YES --> Use Spearman
NO --> Consider other methods or transformations
Practical Applications Checklist
For Player Evaluation
- [ ] Calculate relevant descriptive statistics (mean, median, SD)
- [ ] Assess consistency using coefficient of variation
- [ ] Determine percentile rankings within position/league
- [ ] Convert to z-scores for cross-statistic comparison
- [ ] Visualize distributions with histograms and box plots
For Team Analysis
- [ ] Summarize team statistics with five-number summaries
- [ ] Compare variability between teams
- [ ] Analyze correlations between statistics and wins
- [ ] Identify outlier performances
- [ ] Create standardized composite metrics
For Historical Comparison
- [ ] Calculate era-adjusted z-scores
- [ ] Use percentile ranks within era
- [ ] Account for pace differences
- [ ] Consider rule changes affecting statistics
- [ ] Document assumptions and limitations
Python Implementation Summary
import pandas as pd
import numpy as np
from scipy import stats
# Central Tendency
mean = df['PPG'].mean()
median = df['PPG'].median()
mode = df['PPG'].mode()[0]
weighted_mean = np.average(df['FG_PCT'], weights=df['FGA'])
# Variability
std = df['PPG'].std()
variance = df['PPG'].var()
iqr = df['PPG'].quantile(0.75) - df['PPG'].quantile(0.25)
cv = (std / mean) * 100
# Distribution Shape
skewness = df['PPG'].skew()
kurtosis = df['PPG'].kurtosis()
# Percentiles
percentile_85 = df['PPG'].quantile(0.85)
player_percentile = stats.percentileofscore(df['PPG'], player_ppg)
# Z-Scores
z_scores = (df['PPG'] - df['PPG'].mean()) / df['PPG'].std()
# Correlation
pearson_r = df['PPG'].corr(df['WIN_PCT'])

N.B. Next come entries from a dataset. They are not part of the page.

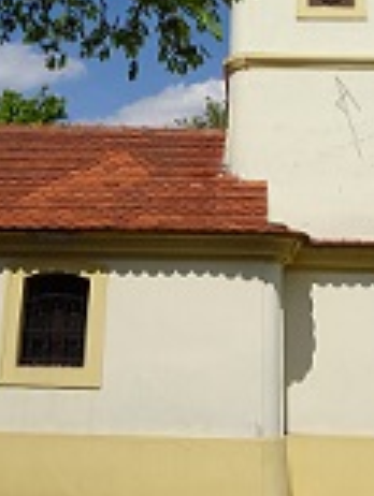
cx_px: 235
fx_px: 891
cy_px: 63
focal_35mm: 62
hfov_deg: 23.6
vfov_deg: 30.0
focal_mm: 4.1
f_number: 3.5
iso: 80
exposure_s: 1/2000
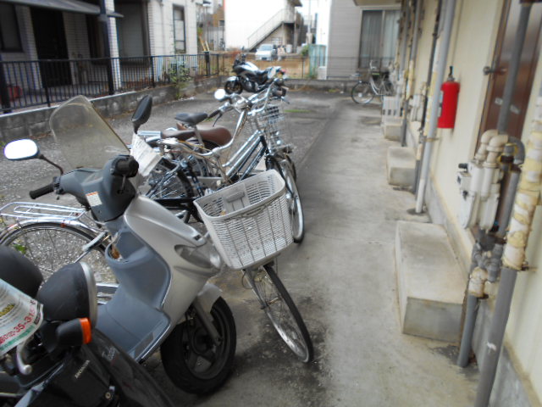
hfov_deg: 67.3
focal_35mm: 26
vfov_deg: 53.1
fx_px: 407
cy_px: 204
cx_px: 271
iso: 80
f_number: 3.2
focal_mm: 4.6
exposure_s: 1/80
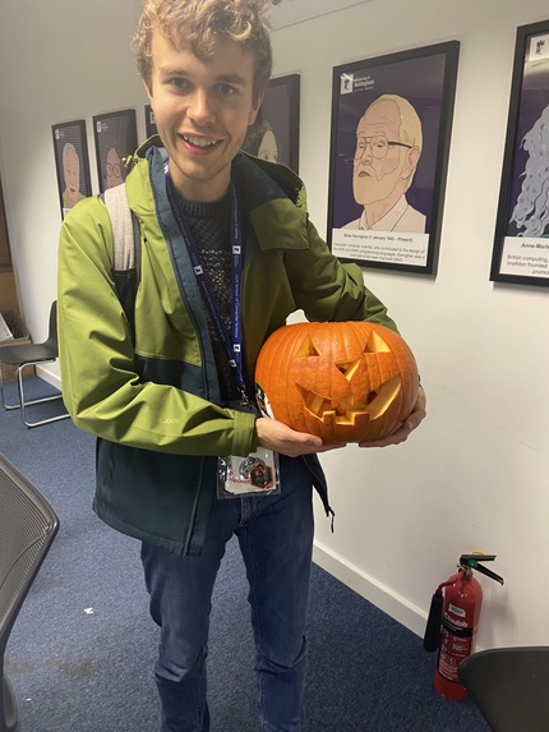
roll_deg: +0.6
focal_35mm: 26
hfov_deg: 53.1
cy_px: 366
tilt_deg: -16.9
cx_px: 274
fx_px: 550
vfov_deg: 67.3
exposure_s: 1/50
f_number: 1.8
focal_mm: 4.25
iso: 200
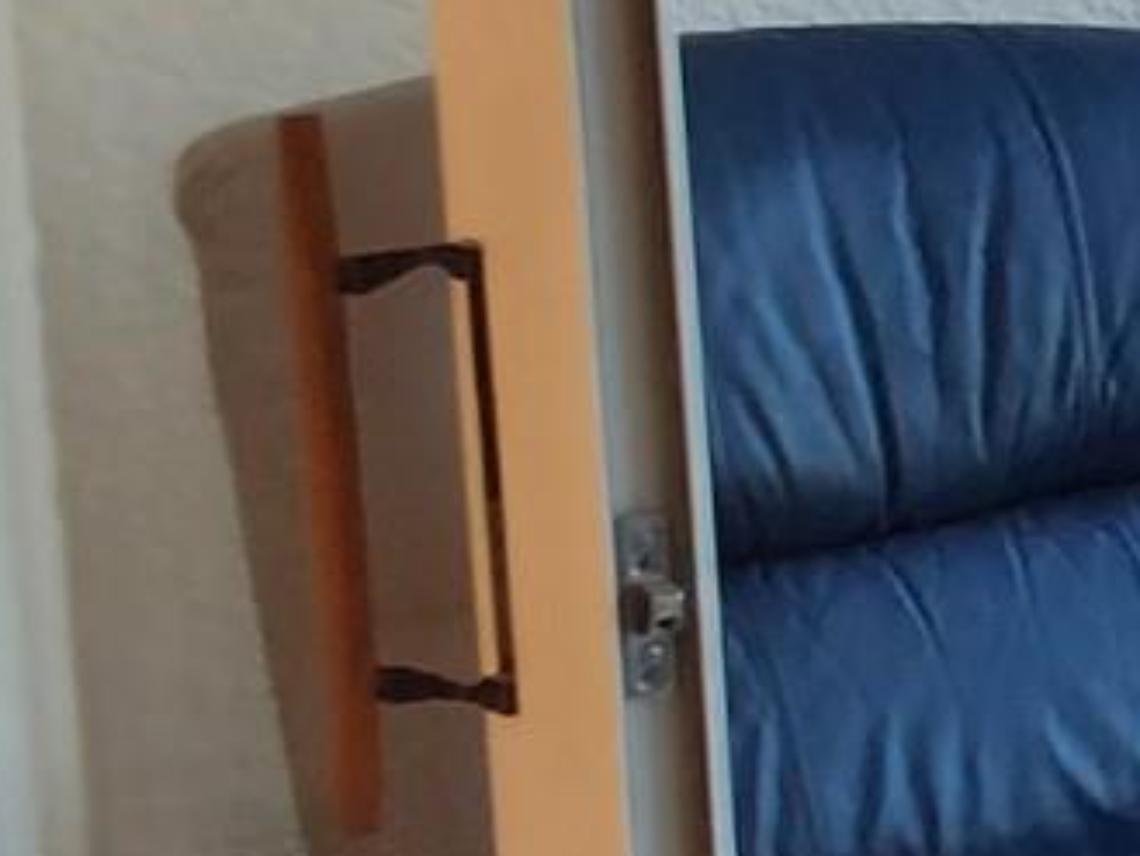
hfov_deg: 12.5
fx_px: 4480
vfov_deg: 10.9
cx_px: 2363
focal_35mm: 136
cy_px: 298
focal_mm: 2.91
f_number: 1.9
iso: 64
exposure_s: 1/60
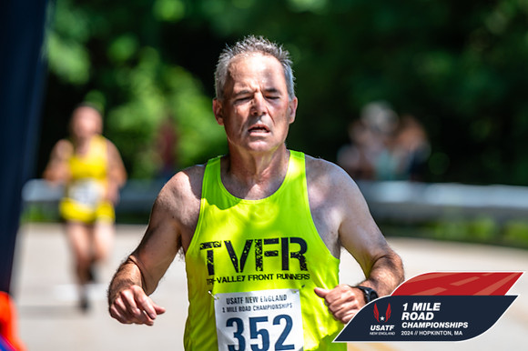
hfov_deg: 6.5
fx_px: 4636
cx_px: 312
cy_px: 73
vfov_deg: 4.3
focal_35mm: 316
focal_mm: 200
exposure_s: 1/800
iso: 100
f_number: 2.8
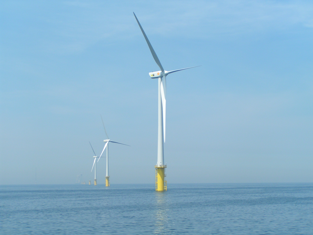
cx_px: 156
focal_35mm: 72
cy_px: 118
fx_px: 651
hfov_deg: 27.0
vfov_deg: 20.4
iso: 50
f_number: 4
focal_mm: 11
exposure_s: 1/1000
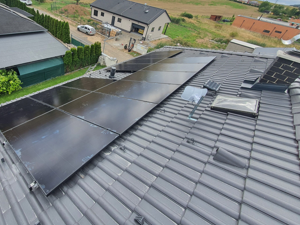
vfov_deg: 73.8
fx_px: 147
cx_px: 105
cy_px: 89
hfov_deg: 88.5
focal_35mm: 17
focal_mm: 1.8
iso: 50
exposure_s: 1/287
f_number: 2.2
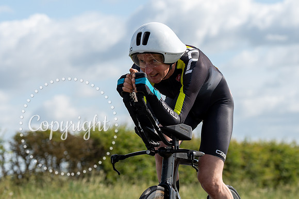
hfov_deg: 12.5
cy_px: 147
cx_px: 169
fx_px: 1370
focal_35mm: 165
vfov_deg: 8.3
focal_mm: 88
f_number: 4
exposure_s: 1/1000
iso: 100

spearman_r = df['PPG'].corr(df['WIN_PCT'], method='spearman')
# Five-Number Summary
summary = df['PPG'].describe()
Connection to Other Chapters
| Chapter | Connection |
|---|---|
| Chapter 4 (EDA) | Descriptive statistics guide visual exploration |
| Chapter 6 (Box Scores) | Apply these statistics to game-level data |
| Chapter 7 (Rate Statistics) | Understand per-minute and per-possession rates |
| Chapter 8 (Shooting) | Analyze shooting efficiency distributions |
| Chapter 11 (RAPM) | Z-scores used in regularized metrics |
| Chapter 12 (BPM/VORP) | Box score statistics standardized for comparison |
| Chapter 26 (ML) | Feature scaling uses z-score normalization |
Self-Assessment Questions
- Can you calculate and interpret all measures of central tendency?
- Do you know when to use mean vs. median vs. mode?
- Can you calculate and explain standard deviation and IQR?
- Do you understand what skewness and kurtosis tell you about data?
- Can you interpret percentile rankings correctly?
- Do you understand what correlation measures and its limitations?
- Can you calculate and interpret z-scores?
- Do you know how to create era-adjusted comparisons?
- Can you identify when weighted means are necessary?
- Do you understand the difference between Pearson and Spearman correlation?
Key Terminology
| Term | Definition |
|---|---|
| Central Tendency | Measures of the "center" or "typical" value |
| Variability/Dispersion | Measures of spread or scatter in data |
| Skewness | Asymmetry of distribution shape |
| Kurtosis | Tailedness of distribution |
| Percentile | Value below which a percentage of data falls |
| Quartile | 25th, 50th, or 75th percentile |
| IQR | Interquartile range (Q3 - Q1) |
| Z-Score | Number of standard deviations from mean |
| Correlation | Strength and direction of linear relationship |
| R-squared | Proportion of variance explained |
Summary
Descriptive statistics are not just mathematical calculations - they are tools for understanding and communicating the story within basketball data. By mastering these concepts, you can:
- Summarize player and team performance accurately
- Compare statistics across different scales and eras
- Identify exceptional performances and outliers
- Communicate findings clearly to different audiences
- Build the foundation for advanced analytics
The key is choosing the right tool for the job: understanding when means vs. medians are appropriate, when to use z-scores for comparison, and always remembering that correlation does not imply causation.
Before proceeding to Chapter 6, ensure you can confidently apply all these concepts to real basketball data. These fundamentals will be used throughout the remainder of this textbook.